Gentlemen, wir leben am Abgrund – Thomas Pletzinger

  • Thomas Pletzinger: Gentlemen, wir leben am Abgrund
    Kiepenheuer & Witsch; 2012



    Thomas Pletzinger spielte in seiner Jugend selbst Basketball und träumte von einer Profikarriere in diesem Sport. Da sein Talent dafür nicht reichte, hängte er das geliebte Hobby schließlich an den Nagel. Völlig losgelassen hat ihn der orangefarbene Ball aber nie.


    Viele Jahre später kommt er schließlich doch noch mit einer professionellen Basketballmannschaft in Berührung, wenn auch nicht aktiv auf dem Feld stehend: Als Schriftsteller begleitet er den Bundesligisten Alba Berlin eine Saison lang, vom ersten Trainingscamp bis zu den Playoffs. Pletzinger ist immer dabei, beim Training, bei den Spielen, in der Kabine, in Hotels, in Bussen und Flugzeugen.


    Der Alltag von Profi-Basketballspielern ist recht eintönig: Man trainiert, man spielt, man ist unterwegs. Dass dieses Buch gar nicht erst Gefahr läuft, in eine sich immer wiederholende Monotonie zu verfallen, ist auf eine glückliche Fügung zurückzuführen: Die Saison, die Pletzinger mit Alba verbringt, ist von Höhen und Tiefen geprägt, die sich ein Schriftsteller kaum besser hätte ausdenken können. Spieler werden ausgetauscht, der Trainer wechselt mitten im Jahr, die Mannschaft erlebt berauschende Siege und demoralisierende Enttäuschungen, sie erleidet die höchste Niederlage der Vereinsgeschichte und findet sich schlussendlich doch im Finale um die Deutsche Meisterschaft wieder. Pletzinger erzählt diese Achterbahnfahrt nicht chronologisch, er greift vorweg, setzt Akzente und ist bei alledem immer nahe dran, an den Spielern, am Trainerstab. Die Emotionen, die Spieler und Trainer befallen, der Siegeswille während eines Spiels, die Euphorie nach einem Sieg, die Frustration nach schlechten Spielen, die Zähigkeit der vielen Stunden unterwegs, vor allem aber der Enthusiasmus, mit dem sich alle Beteiligten für ihren Sport einsetzen, werden eindringlich und plastisch geschildert und für den Leser greifbar.
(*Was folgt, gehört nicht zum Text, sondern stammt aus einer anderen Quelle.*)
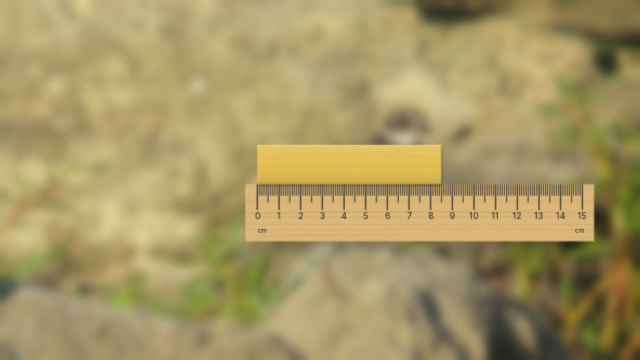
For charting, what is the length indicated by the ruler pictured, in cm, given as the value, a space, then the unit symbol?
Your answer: 8.5 cm
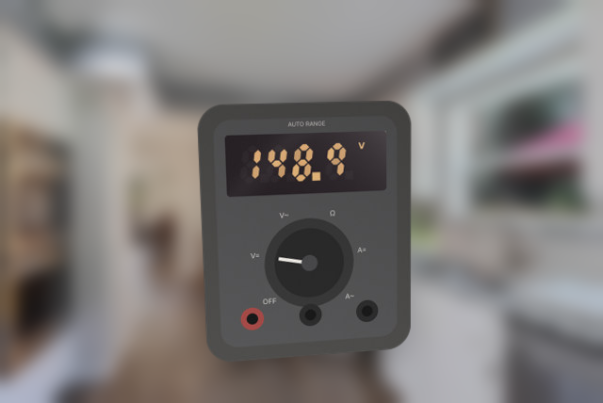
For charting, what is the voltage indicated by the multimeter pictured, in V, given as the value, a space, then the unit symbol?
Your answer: 148.9 V
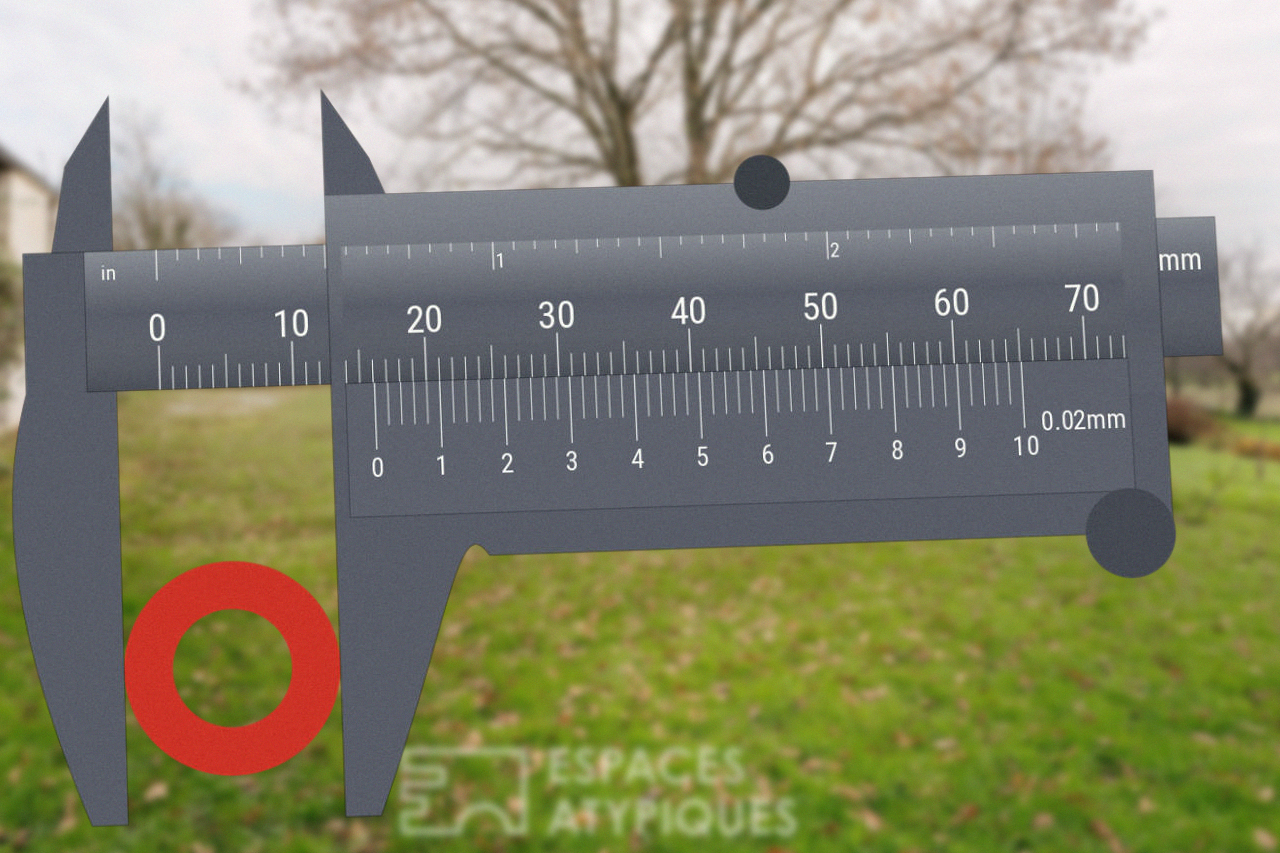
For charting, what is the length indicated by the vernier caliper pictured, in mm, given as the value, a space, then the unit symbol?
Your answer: 16.1 mm
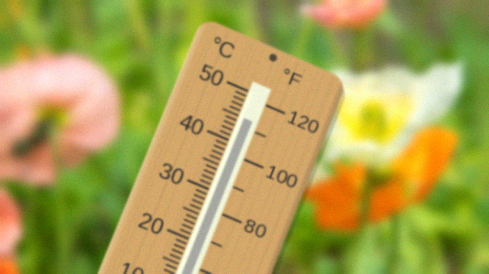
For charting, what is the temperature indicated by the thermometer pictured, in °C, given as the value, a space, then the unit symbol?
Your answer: 45 °C
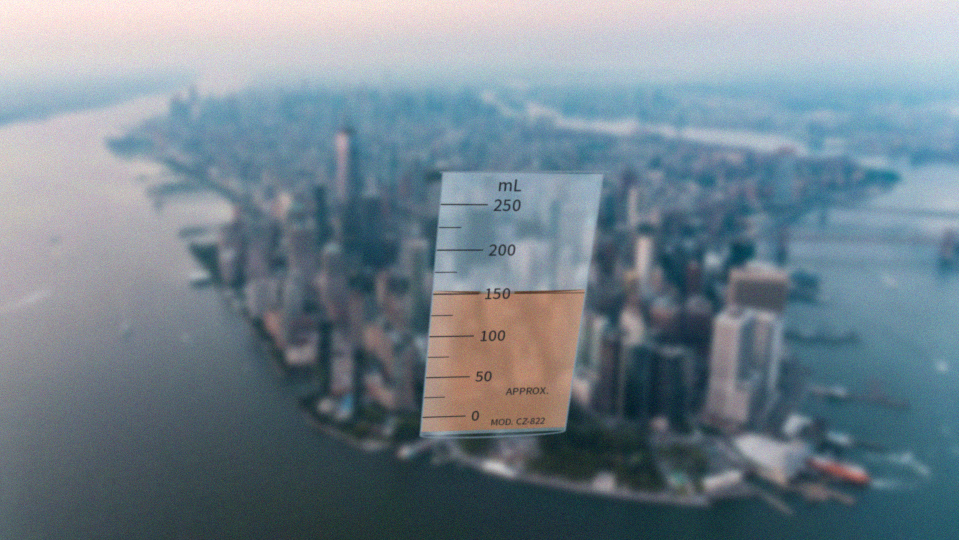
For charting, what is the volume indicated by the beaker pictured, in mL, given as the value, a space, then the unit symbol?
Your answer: 150 mL
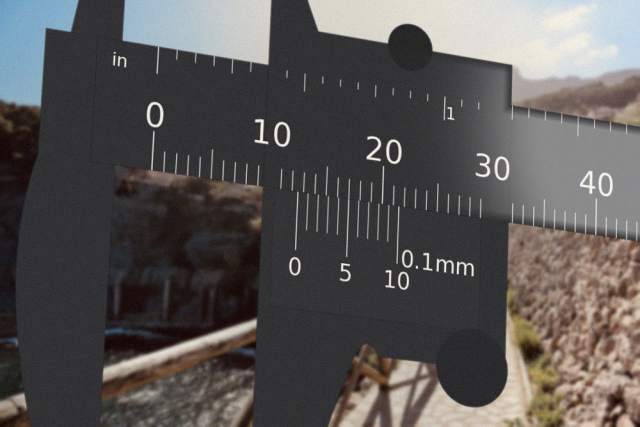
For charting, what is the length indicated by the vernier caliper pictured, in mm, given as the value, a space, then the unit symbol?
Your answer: 12.5 mm
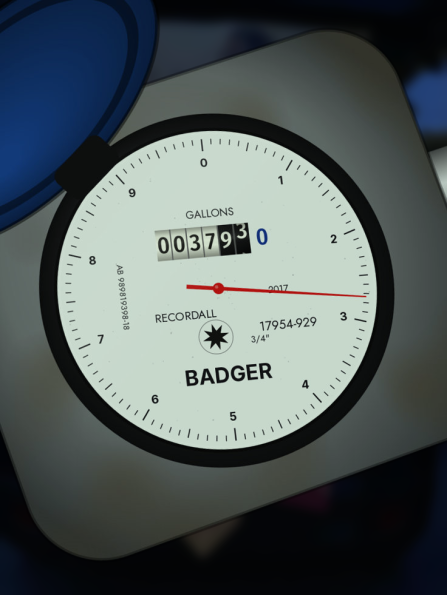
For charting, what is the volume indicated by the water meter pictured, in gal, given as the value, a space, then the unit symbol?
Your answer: 37932.7 gal
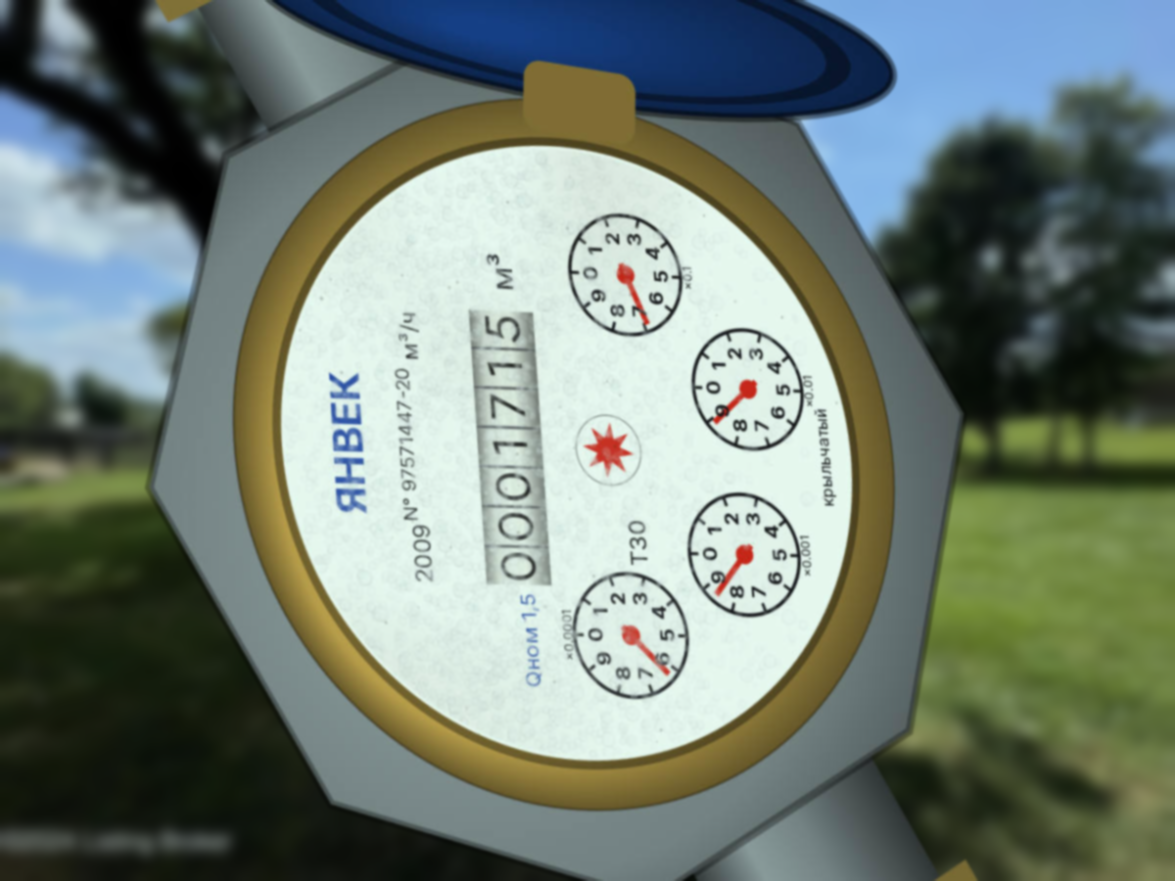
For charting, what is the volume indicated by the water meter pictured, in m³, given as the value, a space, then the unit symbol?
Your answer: 1715.6886 m³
    Diese Eindringlichkeit ist vielleicht auch darauf zurückzuführen, dass sich Pletzingers Position innerhalb der Mannschaft im Laufe der Saison verändert: Er rückt immer näher an das Team heran, versinnbildlicht durch sein Vorrücken von den höheren Tribünenrängen zur Bank; nach und nach wird er vom stillen Beobachter zu einem Teil des Teams. «Während der ganzen Saison habe ich nicht daran gedacht, aber jetzt fällt mir auf, dass nur Spieler und Trainer in der Kabine sind. Und ich. Ich bin mittendrin.» Mittendrin in einem Leben, das der Autor selbst nicht gelebt hat, mittendrin in einem unerfüllten Traum aus jungen Jahren. Und so findet sich auch hier und da mal eine Erinnerung an die Zeit, in der er noch selbst auf dem Spielfeld stand, in der er sich so ein Leben wünschte, wie er es jetzt – bisweilen mit leichter Melancholie – beobachtet.


    „Gentlemen, wir leben am Abgrund“ ist ein fesselndes Buch über die Faszination Basketball, ein intensiv erzählter Blick hinter die Kulissen. Sehr lesenswert, zumindest für Sportinteressierte.